= Aim of the task =
Your answer should consist of the lines below that hold the word "beige".

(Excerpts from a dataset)
□ □ □
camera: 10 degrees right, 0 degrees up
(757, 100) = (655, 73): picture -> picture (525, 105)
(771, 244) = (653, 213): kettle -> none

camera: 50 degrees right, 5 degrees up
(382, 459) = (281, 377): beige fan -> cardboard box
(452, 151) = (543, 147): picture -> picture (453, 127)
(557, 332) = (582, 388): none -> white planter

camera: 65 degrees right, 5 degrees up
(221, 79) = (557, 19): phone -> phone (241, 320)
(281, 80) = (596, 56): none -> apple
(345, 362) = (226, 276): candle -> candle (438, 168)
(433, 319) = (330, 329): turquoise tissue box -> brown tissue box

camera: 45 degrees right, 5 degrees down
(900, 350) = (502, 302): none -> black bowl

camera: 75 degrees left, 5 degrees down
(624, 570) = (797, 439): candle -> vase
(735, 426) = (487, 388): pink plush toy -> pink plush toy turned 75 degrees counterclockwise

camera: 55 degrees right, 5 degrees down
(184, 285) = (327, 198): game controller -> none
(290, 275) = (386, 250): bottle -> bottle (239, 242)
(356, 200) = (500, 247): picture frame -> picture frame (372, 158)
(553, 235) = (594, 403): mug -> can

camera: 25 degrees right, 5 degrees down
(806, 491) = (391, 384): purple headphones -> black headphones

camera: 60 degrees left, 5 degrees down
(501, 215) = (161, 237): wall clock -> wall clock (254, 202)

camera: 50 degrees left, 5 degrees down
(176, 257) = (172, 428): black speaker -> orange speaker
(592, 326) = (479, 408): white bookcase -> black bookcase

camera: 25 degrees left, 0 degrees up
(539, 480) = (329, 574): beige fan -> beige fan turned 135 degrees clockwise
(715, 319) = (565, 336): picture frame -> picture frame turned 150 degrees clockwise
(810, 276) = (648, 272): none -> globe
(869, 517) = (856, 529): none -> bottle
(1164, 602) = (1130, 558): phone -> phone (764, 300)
□ □ □
= Task result =
(382, 459) = (281, 377): beige fan -> cardboard box
(539, 480) = (329, 574): beige fan -> beige fan turned 135 degrees clockwise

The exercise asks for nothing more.